DeMar DeRozan’s roller coaster of a season has given him the opportunity to grow and mature on the court.
The talented shooting guard began the season by averaging a robust 23 points per game over his first six games, showing the kind of perimeter shooting that would keep opposing teams honest. But in January, DeRozan suffered through a rough stretch where he averaged 14.1 points while shooting a miserable 36.7% from the field.
The first half of this season amounted to one giant tease as DeRozan showed glimpses of his potential only to disappear for quarters or even entire games. He had games where he showed signs of becoming an elite scorer when he scored 29 points against San Antonio, dropped 27 on New Jersey and another 25 versus Golden State. Those scoring binges were tempered by games where he only managed three points against New Jersey and three games where he finished with a total of four points (Phoenix, Memphis and Cleveland).
“I just can’t think about it too much,” DeRozan admitted to the media back in February. “I look at a lot of other players in the league who are great shooters and they’re struggling, too. I don’t know what has caused it. You can blame it on the lockout or whatever it is. It just is what it is right now. My shot is eventually going to fall and when it does a lot of things are going to change.”
For DeRozan, a small tweak has resulted in big changes in his game.
There were plenty of games back in February and even early March where DeRozan’s disgust over not getting calls could easily be seen from my perch up on the gondola at the Air Canada Centre. Whenever he was unable to draw the foul call he would revert to settling for jumpers or fade into the background on offence.
Now, he’s attacking defenders and almost daring them to foul him. If defenders don’t commit the foul he finishes with a strong move for an easy bucket.
DeRozan’s ability to “body hunt” has lead to more free throws and the realization that he can get 20 or more points against any team in the NBA with relative ease.
“I just told him those free throws were huge,” Casey raved after the recent win against Boston. “That’s what it’s all about going forward. I’ve been on him about once he gets to the rim he needs to finish. He needs to be greedy. Don’t just be happy because you get the whistle. Finish and get the ‘and one’ like you watched their veteran players. They don’t quit playing; they concentrate even harder once they hear the whistle. That’s the next evolution in DeMar.”
This evolution has seen him score 20 or more points in five games this month while averaging 17.9 points per game.
“My confidence is definitely high,” DeRozan boasted to me. “My mindset going into each game right now is to just be aggressive and take whatever comes out of that. Getting to the free throw line. Lay-ups. Whatever the defence gives me I’m going to take.”
His confidence has resulted in him turning into a vocal leader. With new additions like Alan Anderson and Ben Uzoh getting extended minutes, DeRozan has stepped up by barking out orders and pointing to where they need to be on the court.

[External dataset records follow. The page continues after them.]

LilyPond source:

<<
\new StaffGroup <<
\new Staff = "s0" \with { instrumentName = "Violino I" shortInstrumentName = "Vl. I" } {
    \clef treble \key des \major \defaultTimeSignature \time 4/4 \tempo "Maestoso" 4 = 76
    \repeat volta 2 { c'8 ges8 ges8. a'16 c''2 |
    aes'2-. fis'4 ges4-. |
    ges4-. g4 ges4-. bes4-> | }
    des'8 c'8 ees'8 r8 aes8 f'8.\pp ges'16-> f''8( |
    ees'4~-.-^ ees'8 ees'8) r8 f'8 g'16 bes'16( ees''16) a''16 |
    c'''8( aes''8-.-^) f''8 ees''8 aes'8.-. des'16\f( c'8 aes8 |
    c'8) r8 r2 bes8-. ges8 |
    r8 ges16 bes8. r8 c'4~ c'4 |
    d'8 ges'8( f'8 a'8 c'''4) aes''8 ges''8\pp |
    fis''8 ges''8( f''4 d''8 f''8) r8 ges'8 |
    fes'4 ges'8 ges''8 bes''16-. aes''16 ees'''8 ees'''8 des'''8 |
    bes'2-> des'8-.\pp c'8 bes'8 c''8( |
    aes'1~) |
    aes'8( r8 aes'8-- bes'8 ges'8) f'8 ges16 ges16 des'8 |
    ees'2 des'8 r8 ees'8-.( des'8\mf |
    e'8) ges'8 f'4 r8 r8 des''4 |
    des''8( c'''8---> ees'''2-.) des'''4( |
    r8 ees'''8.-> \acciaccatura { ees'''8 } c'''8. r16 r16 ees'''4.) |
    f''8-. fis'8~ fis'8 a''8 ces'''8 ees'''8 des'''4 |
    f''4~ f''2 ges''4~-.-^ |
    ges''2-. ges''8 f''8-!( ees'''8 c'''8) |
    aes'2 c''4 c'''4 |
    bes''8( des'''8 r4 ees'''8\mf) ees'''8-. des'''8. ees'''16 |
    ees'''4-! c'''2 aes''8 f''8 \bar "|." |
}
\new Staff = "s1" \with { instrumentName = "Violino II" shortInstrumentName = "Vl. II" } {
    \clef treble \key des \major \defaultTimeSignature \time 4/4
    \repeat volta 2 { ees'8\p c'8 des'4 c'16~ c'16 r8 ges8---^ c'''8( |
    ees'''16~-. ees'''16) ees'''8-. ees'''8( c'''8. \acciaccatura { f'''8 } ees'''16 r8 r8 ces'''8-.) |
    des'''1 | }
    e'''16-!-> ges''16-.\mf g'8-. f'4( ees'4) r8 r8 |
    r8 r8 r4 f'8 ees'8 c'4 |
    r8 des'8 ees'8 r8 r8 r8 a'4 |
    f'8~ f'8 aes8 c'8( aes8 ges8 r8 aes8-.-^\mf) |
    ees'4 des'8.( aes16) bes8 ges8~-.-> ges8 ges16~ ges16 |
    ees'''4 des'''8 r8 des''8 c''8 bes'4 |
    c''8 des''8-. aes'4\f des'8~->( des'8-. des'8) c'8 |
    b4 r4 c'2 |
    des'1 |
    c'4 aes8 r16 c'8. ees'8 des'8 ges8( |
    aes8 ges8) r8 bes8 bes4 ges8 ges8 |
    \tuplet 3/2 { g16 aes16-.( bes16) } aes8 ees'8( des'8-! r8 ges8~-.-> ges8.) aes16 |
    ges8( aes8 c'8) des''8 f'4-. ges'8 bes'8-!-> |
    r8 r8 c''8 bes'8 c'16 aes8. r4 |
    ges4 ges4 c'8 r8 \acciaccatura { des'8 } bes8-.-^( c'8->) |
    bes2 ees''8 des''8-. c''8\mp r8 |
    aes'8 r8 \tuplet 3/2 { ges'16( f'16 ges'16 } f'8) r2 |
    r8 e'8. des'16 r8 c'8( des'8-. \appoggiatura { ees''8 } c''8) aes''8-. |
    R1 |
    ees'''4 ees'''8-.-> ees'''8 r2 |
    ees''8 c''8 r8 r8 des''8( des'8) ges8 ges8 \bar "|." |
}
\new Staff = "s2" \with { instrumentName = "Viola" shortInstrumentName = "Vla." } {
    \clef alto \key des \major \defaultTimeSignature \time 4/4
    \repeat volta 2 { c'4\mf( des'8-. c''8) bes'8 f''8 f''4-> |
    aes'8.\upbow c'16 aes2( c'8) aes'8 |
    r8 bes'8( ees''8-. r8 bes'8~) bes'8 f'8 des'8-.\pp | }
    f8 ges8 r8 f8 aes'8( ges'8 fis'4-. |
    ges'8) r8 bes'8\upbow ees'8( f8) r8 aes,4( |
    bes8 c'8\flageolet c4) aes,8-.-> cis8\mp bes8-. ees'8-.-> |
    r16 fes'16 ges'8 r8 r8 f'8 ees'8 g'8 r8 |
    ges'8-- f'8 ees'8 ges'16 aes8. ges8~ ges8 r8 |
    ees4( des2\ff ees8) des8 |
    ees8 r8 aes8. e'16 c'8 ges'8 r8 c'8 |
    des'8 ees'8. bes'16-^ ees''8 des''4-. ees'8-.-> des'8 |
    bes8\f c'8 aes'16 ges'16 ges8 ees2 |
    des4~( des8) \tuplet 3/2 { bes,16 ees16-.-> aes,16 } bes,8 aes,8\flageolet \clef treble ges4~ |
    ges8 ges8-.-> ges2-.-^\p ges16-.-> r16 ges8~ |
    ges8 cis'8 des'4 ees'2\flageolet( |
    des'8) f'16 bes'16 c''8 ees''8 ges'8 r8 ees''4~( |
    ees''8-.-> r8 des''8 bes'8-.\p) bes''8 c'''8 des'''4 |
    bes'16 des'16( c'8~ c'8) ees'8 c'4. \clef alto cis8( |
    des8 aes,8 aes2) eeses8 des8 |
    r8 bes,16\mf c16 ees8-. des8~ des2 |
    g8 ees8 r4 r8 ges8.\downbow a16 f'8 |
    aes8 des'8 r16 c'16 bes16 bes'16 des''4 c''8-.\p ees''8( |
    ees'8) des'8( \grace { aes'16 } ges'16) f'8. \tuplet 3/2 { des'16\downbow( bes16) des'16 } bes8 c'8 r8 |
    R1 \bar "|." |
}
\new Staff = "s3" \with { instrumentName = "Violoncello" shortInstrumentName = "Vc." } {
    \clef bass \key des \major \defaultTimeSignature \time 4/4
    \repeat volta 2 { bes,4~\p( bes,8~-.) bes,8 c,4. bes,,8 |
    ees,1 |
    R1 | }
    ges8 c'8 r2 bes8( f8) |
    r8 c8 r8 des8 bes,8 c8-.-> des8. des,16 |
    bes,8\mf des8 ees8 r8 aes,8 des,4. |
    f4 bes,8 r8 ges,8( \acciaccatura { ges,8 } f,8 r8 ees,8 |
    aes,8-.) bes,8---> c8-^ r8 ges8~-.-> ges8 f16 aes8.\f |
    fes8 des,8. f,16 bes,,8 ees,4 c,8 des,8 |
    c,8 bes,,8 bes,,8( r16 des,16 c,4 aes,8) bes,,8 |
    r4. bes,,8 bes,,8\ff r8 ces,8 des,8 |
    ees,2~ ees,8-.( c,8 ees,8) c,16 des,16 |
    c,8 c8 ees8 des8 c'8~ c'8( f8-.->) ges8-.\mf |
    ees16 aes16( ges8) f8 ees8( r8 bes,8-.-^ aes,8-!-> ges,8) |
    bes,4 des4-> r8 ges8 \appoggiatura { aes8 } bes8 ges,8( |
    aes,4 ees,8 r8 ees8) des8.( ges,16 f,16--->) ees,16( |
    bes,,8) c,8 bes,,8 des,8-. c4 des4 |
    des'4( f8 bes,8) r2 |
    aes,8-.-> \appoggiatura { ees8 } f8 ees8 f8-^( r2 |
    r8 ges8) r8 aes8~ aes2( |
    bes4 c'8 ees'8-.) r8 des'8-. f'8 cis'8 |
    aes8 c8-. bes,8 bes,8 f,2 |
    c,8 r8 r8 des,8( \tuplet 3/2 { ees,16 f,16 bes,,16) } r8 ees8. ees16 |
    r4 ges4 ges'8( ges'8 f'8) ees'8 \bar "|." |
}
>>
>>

Granted, part of this leadership on the court is due to Jose Calderon and Jerryd Bayless being out and the team not having an established floor general, but it’s great to see DeRozan start to assert himself on the court during stretches when he’s not scoring.
“He has been solid,” Casey stated. “He has really shown a lot of fight and he has shown that he is thinking about the game. He’s reading screens. He’s reading situations. Teams are putting their best guys on him. They committing almost two guys to him on pin downs, but he’s doing a great job of reading his options. He’s mixing it up and getting to the free throw line instead of settling for jump shots. I’ve seen a lot of growth in him this year as a player.”
The key for DeRozan moving forward is building upon his success at the end of this season and not seeing any regression at the start of next season.